The continuous analyte sensor apparatus is a continuous glucose sensor apparatus,

in particular, the amount of the solvent to be used,

when the sensor quality metric indicates an indeterminate quality, the adjusting step enables automatic basal insulin delivery by the insulin infusion device, disables an automatic bolus delivery function of the insulin infusion device, and inhibits generation of any user alerts related to the current sensor-generated value having an indeterminate quality;

when the sensor quality metric indicates high quality, the adjusting step enables automatic basal insulin delivery by the insulin infusion device, enables the automatic bolus delivery functionality, and disables generation of any user alerts related to the current sensor-generated value having high quality;

when the sensor quality metric indicates a medium quality, the adjusting step enables automatic basal insulin delivery by the insulin infusion device, enables limited automatic bolus delivery functionality, and inhibits generation of any user alerts related to the current sensor-generated value having a medium quality; and is

13. The medical device of any one of claims 10-12, wherein the adjusting step adjusts the therapeutic action of the medical device such that aggressiveness of fluid medication therapy is proportional to the quality of the current sensor-generated value as indicated by the sensor quality metric.
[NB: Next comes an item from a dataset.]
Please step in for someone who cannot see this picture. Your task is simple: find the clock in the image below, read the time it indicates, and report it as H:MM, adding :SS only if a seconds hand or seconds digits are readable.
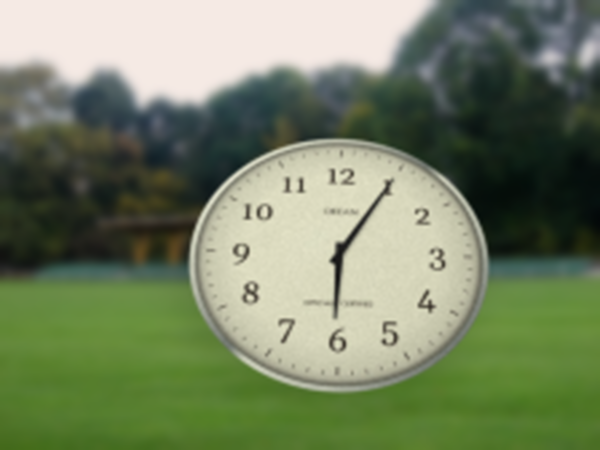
6:05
14. A method of assessing the quality of operation of a continuous analyte sensor apparatus, the method comprising:

obtaining a current sensor-generated value indicative of a physiological characteristic of the user, the current sensor-generated value being produced in response to operation of the continuous analyte sensor apparatus;

calculating a sensor quality metric indicative of reliability and trustworthiness of the current sensor-generated value, wherein the calculation is based on information generated by or derived from the continuous analyte sensor device; and

formatting the sensor quality metric to be compatible with a fluid drug delivery device, such that a therapeutic action of the fluid drug delivery device is adjusted in response to the calculated sensor quality metric, and such that an aggressiveness of a fluid drug therapy provided by the fluid drug delivery device is proportional to a quality of the current sensor-generated value as indicated by the calculated sensor quality metric.

15. The method of claim 14, wherein:

the information includes sensor age data indicative of an age of the continuous analyte sensor apparatus, raw sensor output values of the continuous analyte sensor apparatus, and historical sensor-generated values produced in response to operation of the continuous analyte sensor apparatus; and is

The calculating step calculates the sensor quality metric based on the sensor age data, measurement noise of the raw sensor output values, and changes in sensor-generated values that cannot be attributed to the user's natural physiological condition,

or wherein:

the fluid drug delivery device is an insulin infusion device;

when the sensor quality metric indicates an indeterminate quality, the insulin infusion device responds by enabling automatic basal insulin delivery, disabling automatic bolus delivery functionality, and disabling generation of any user alarms associated with the current sensor-generated value of indeterminate quality;

when the sensor quality metric indicates high quality, the insulin infusion device responds by enabling automatic basal insulin delivery, enabling the automatic bolus delivery function, and disabling generation of any user alerts related to the current sensor-generated value having high quality;

when the sensor quality metric indicates a medium quality, the insulin infusion device responds by enabling automatic basal insulin delivery, enabling limited automatic bolus delivery functionality, and disabling generation of any user alarms associated with the current sensor-generated value having a medium quality; and is

When the sensor quality metric indicates low quality, the insulin infusion device responds by enabling a safe basal insulin delivery mode, disabling the automatic bolus delivery function, and generating a user alert to prompt the user to take corrective action.